As ever with capitalist production, wherever it finds profits are to be made, it gradually reduces the cost and effort that goes into chasing those profits. So too, thus, do weapons, and particularly small arms, become cheaper to produce and obtain, and thus so too do the small-time capitalists of the criminal world find it easier to find suitable military force to the scale of their operations. In so doing, capitalism drives forward yet another harmful and wasteful aspect of its own system.

Police and prisons
Accounting for the difficulties of recording crime, according to the statistics on crimes reported to the police, in 1990 there were 18,000 violent crimes against the person in 1990, as compared with 23,300 in 2000. Rising violence has become a concern for many people, fuelled by squalid social conditions, the absence of hope, the alienation of people from each other and by the increasing availability of weapons with which to do harm. As these figures rise, the state finds itself obliged to plough money and resources into combating both the ill effects of the market system upon its subjects and also to thwart the ambitions of the entrepreneurs seeking a violent short-cut to profit.

In mainland UK there are some 113,000 people employed as full time police, accompanied by some 9,000 special constables, applied to tackling this task for the capitalist class. As the recent demonstration by police officers in the heart of London suggests, the cost of paying for this manpower is beginning to become burdensome on the capitalist state. In England and Wales the numbers of police officers have fallen from 110,790 in 1990, to 101,683 in 2001: falling over a time when their actual workload was increasing.

Part of the response to rising crime rates, has been to resort to more imprisonment. The prison population in England and Wales has risen from 45,000 in 1990, to over 64,000 in 2001. The running costs of the prison service in England and Wales in the latter year were £2.2 billion. Attempts to “privatise” prisons under deals similar to the public private partnerships seen elsewhere in government policy, represent an attempt to claw back some of the unprofitable expenditure the system must waste on keeping so many people incarcerated; likewise, the government’s continuing attempt to find cheaper alternatives, such as tagging and curfews.

This barrage of figures simply indicates the amount of resources that the capitalist system is compelled to spend maintaining itself and overcoming its anti-social logic; both in terms of the might of police forces directed at, and the overall military force directed by those who have decided that the opportunity costs of violence are reasonable. The more capitalism severs social bonds at home, and is compelled into war abroad, the more it must set aside from productive activity into the sheer waste of maintaining the means of violence.

Socialism, based upon co-operation and the strong social bonds derived from common ownership, will be freed from the imperative to spend on such branches of activity, and will instead be able to direct them towards satisfying our social needs as a priority, realising the potential that our free and common labour can deliver for ourselves.
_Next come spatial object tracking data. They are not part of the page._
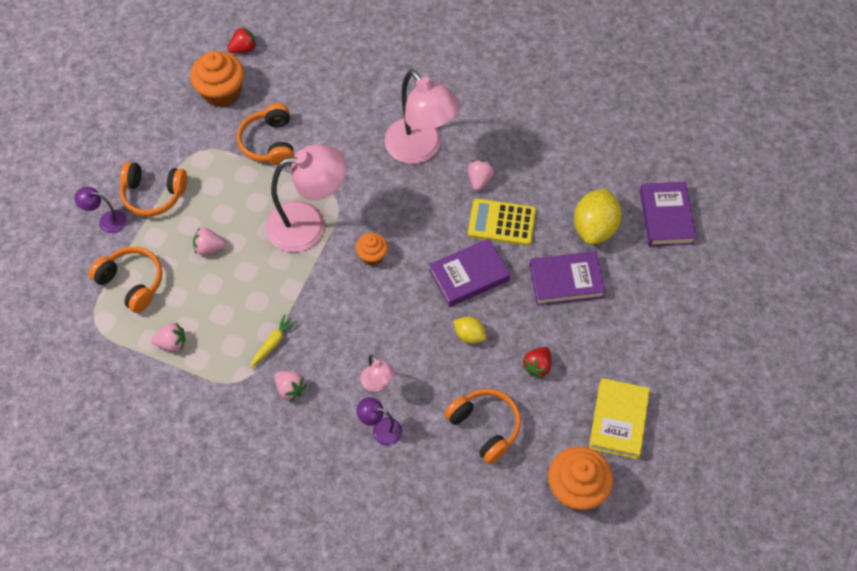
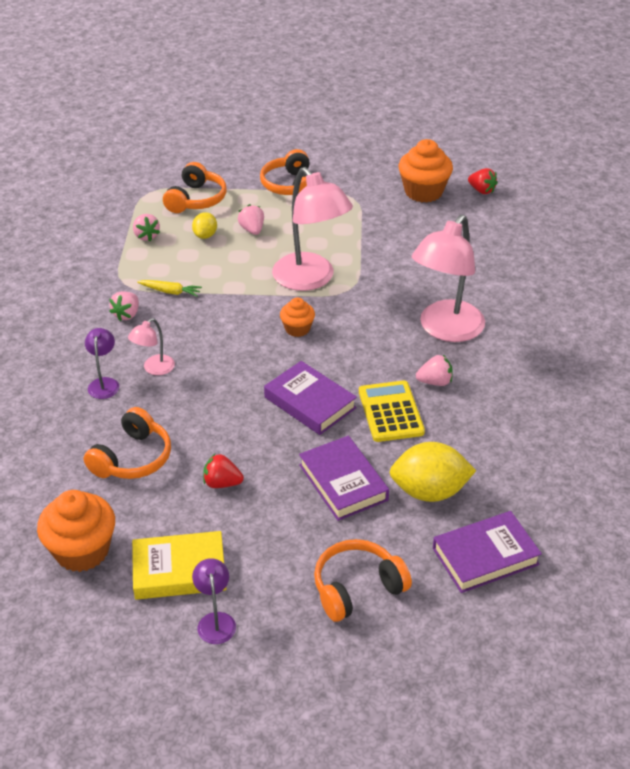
camera: 70 degrees right, 20 degrees down
(107, 221) = (250, 170): purple lamp -> purple lamp (215, 621)
(269, 143) = (386, 233): orange headphones -> orange headphones (357, 588)
(469, 335) = (237, 420): yellow lemon -> yellow lemon (205, 235)

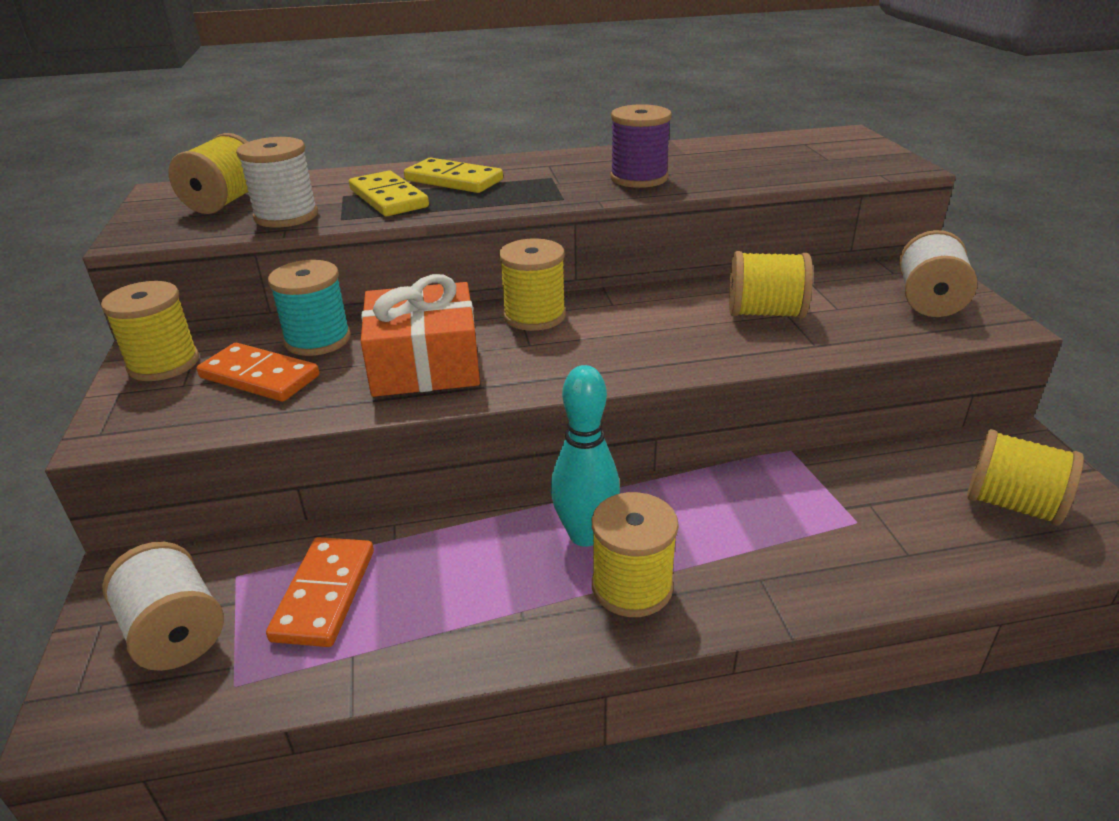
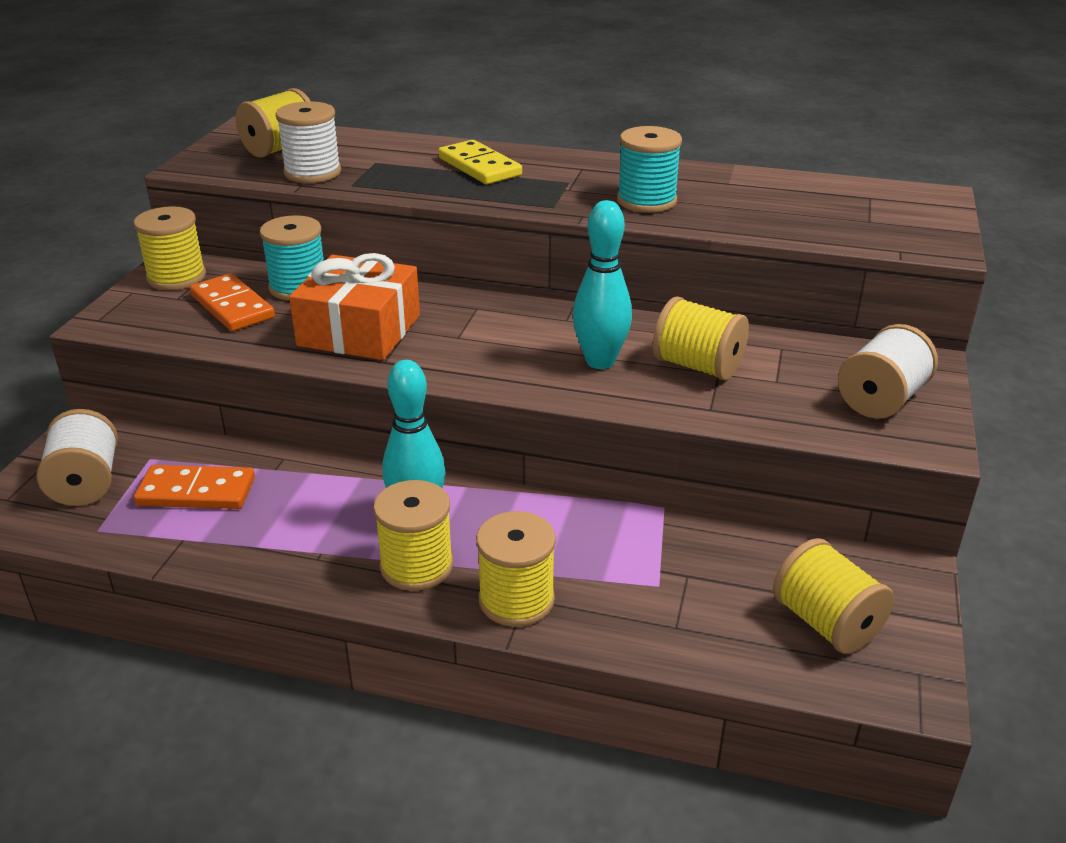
camera: 25 degrees right, 0 degrees up
(325, 594) = (196, 492): orange domino -> orange domino turned 60 degrees clockwise
(389, 198) = (407, 173): yellow domino -> none
(534, 316) = (487, 313): yellow spool -> yellow spool (516, 600)
(639, 178) = (646, 201): purple spool -> turquoise spool
(681, 331) = (600, 361): none -> turquoise bowling pin

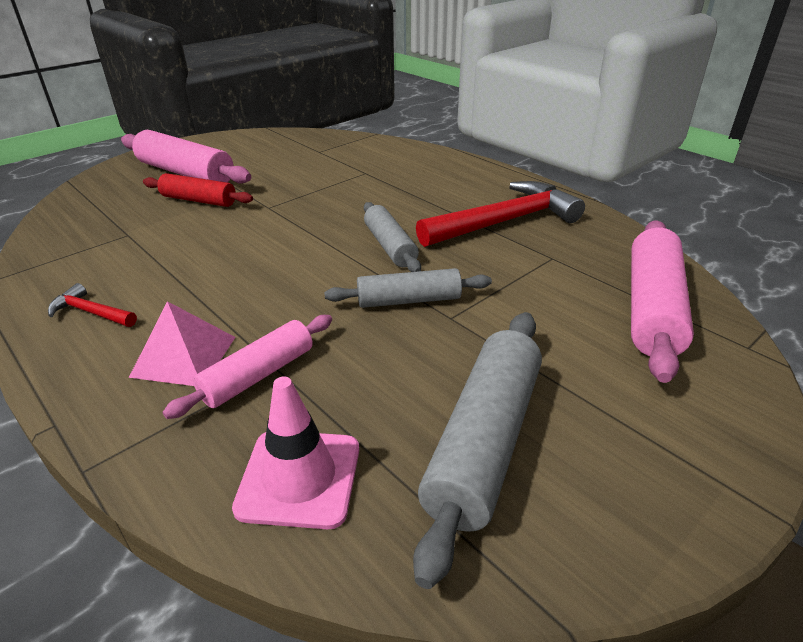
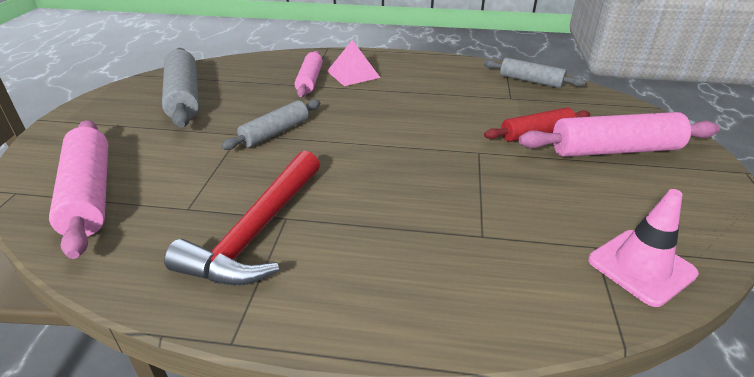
camera: 140 degrees right, 0 degrees up
(91, 312) = (428, 69): red hammer -> none
(299, 478) = (251, 68): pink traffic cone -> pink traffic cone (641, 267)
(390, 246) = (333, 161): grey rolling pin -> grey rolling pin (530, 81)

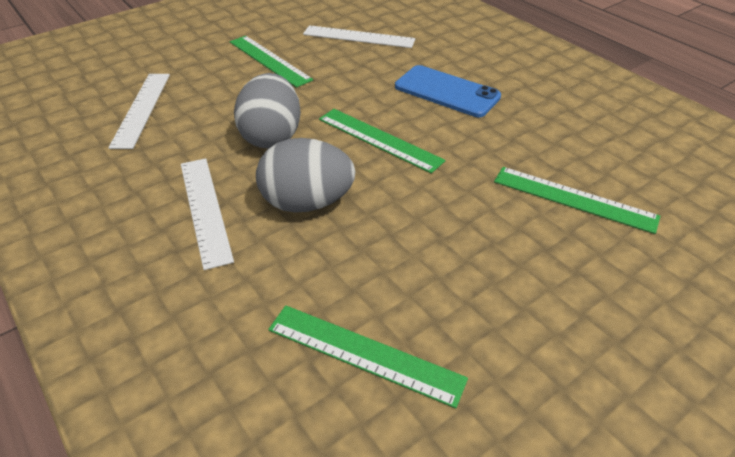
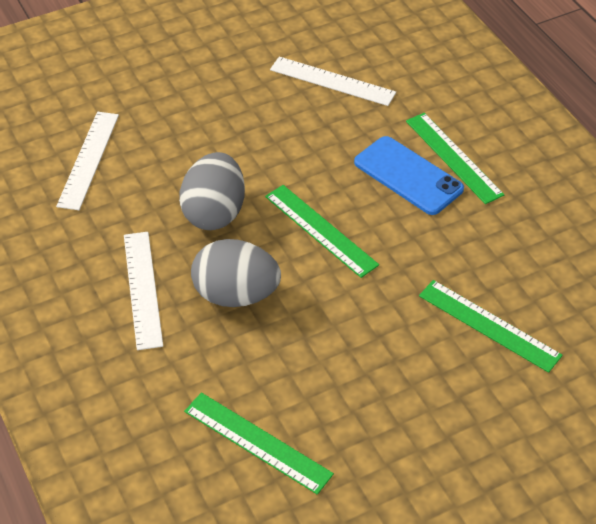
camera: 10 degrees right, 5 degrees up
(269, 60) = (226, 106): green ruler -> green ruler (453, 157)

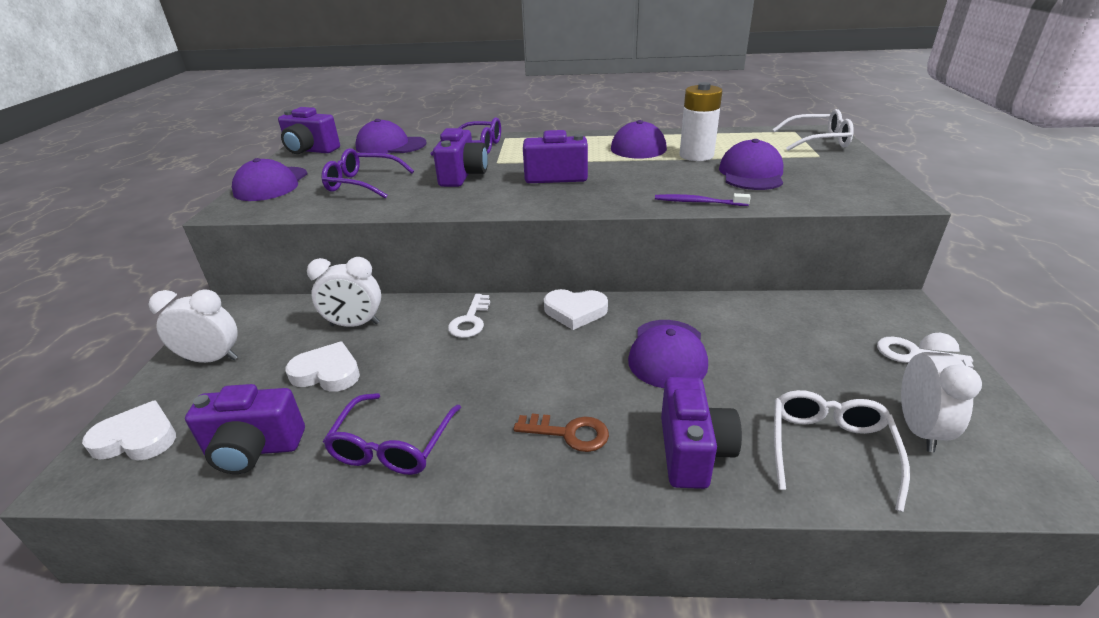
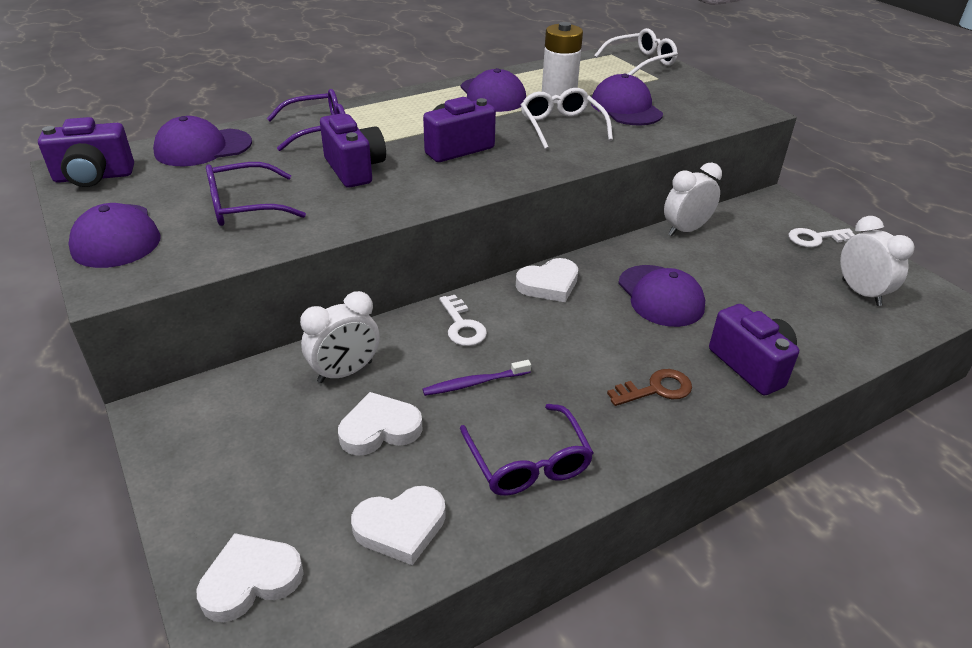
camera: 35 degrees left, 5 degrees up
(212, 359) = (221, 471): white clock -> white clock (685, 230)
(254, 449) = (401, 527): purple camera -> white heart
(698, 202) = (617, 148): purple toothbrush -> purple toothbrush (475, 383)
(829, 448) = (826, 327): white glasses -> white glasses (561, 126)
Obviously, there are functions currently undertaken by the police and military that will continue to be needed. Currently the police deal with most aspects of sudden death, from investigating it to breaking the sad news to relatives; and obviously, such a function will still be required under socialism. Likewise, the armed forces carry out about twelve hundred search and rescue missions each year, saving thousands of lives. However, we can look to the world around us now, for examples of how such socially necessary functions can be organised. A clear case being the life-boat service, staffed by part-time volunteers who put their own lives at risk to help their fellows in distress.